Anger Without a Cause
2 hours ago
5 comments:
Government toadies who are supposed to regulate these Pantagruelian banks are
too impressed by their wealth.
Remember that pernicious phrase, "Too big to fail" ? Which really means too rich to punish.
Anyone who even entertains the notion that you can regulate a bank - or ANY enterprise for that matter - into perfect behavior, is delusional. That comment is NOT up for debate. In fact, regulation is so poorly administered that it is actually a destabilizing factor - also not up for debate.
If you look no further than Adolph Hitler as the cause for WWII and never look at the disaster known as the Versailles Treaty, you will never grasp the fundamental cause of the war. Likewise, if you only look at the banks and never look at the politicians (specifically Barney Frank & Al Franken) you will never understand the 2008 real estate collapse or any other bank "failure."
But that aside, I do agree that the behemoths are too big. Their mere size is destabilizing to the economy because their failure would be catastrophic. But please remind me...who let them grow so big? Hmmm...let me see...could it be...THE GOVERNMENT???????
I do not see the division between politicians and government as being so clean as Nikolaus suggests.
From Lew, Geithner, Paulson, O'Neill down to their subsecretaries and the top regulators at the SEC (both Team Red and Team Blue), they are all alums of Citibank, Goldman Sachs or Chase. Then after their time "serving" in govt, they head back to their multi-million paydays at the TBTF banks.
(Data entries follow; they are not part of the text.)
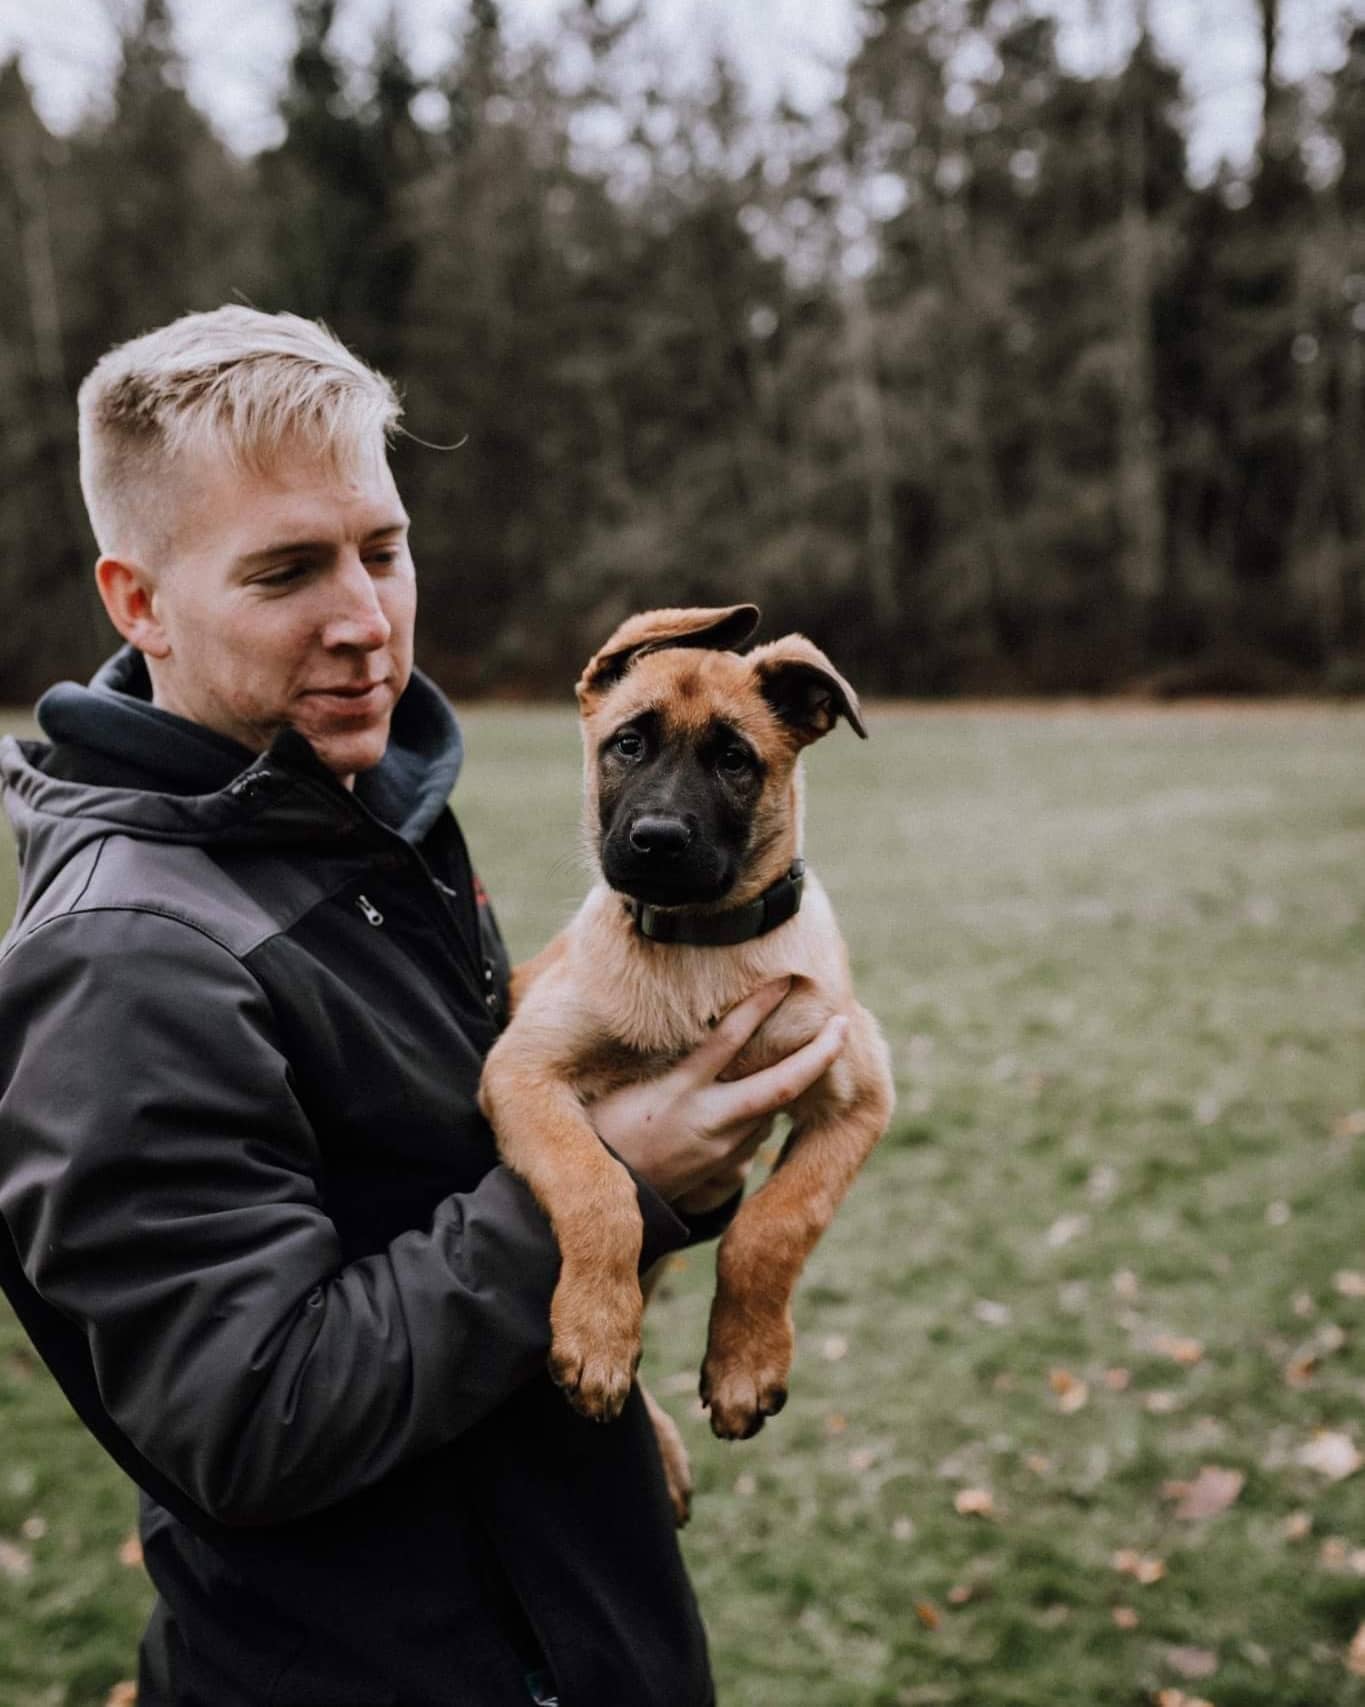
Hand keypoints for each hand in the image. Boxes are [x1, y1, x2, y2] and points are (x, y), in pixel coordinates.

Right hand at [588, 978, 848, 1210]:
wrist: (608, 1201)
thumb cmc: (606, 1129)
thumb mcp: (626, 1086)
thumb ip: (668, 1059)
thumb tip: (708, 1024)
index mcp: (678, 1093)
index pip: (727, 1040)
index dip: (759, 1006)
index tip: (785, 979)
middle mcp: (709, 1121)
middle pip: (779, 1087)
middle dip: (817, 1055)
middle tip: (844, 1024)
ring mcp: (723, 1148)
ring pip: (772, 1106)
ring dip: (793, 1077)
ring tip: (817, 1044)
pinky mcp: (727, 1166)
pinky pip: (757, 1128)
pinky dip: (765, 1104)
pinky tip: (768, 1086)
This is government completely co-opted by the big banks, who provide the foxes to guard the henhouse.
Even so, saying that since we the public are not regulating these felons effectively that we should just throw up our hands and call it a day is comical, but I'm sure it is a type of comedy that delights the criminals in the Govt/Bank revolving door.
Who said the division between politicians and government was clean? Absolutely NOT me! Nor did I make any comment remotely close to "throw up our hands and call it a day." You are daft if you think I did.
I'm fine pointing out all the crooks in banking...and in journalism...the legal profession (don't EVEN get me started)...sports...advertising...car sales...
But I assure you that banking is loaded to the gills with honest, hard-working schlubs earning a living. The issues at hand are far more complex than you can imagine. The "banks are evil" meme is as tiresome as it is trite.
My 'daftness' is as follows:
You said "the notion that you can regulate a bank - or ANY enterprise for that matter - into perfect behavior, is delusional" from this there are two options. Either you are saying:
a) the act of regulation is futile (what I assumed you meant, giving you the benefit of the doubt)
or
b) sure regulating is worthwhile, but no one should assume it can be done to perfection. (In which case you are guilty of a serious strawman, since no one mentioned 'perfection').
Then you minimised the vast corruption and felonies listed in the article by saying there are plenty of "honest schlubs" in banking (of course there are; no one ever said there weren't. Strawman #2).
John's leitmotif stands. Banks are the enemy.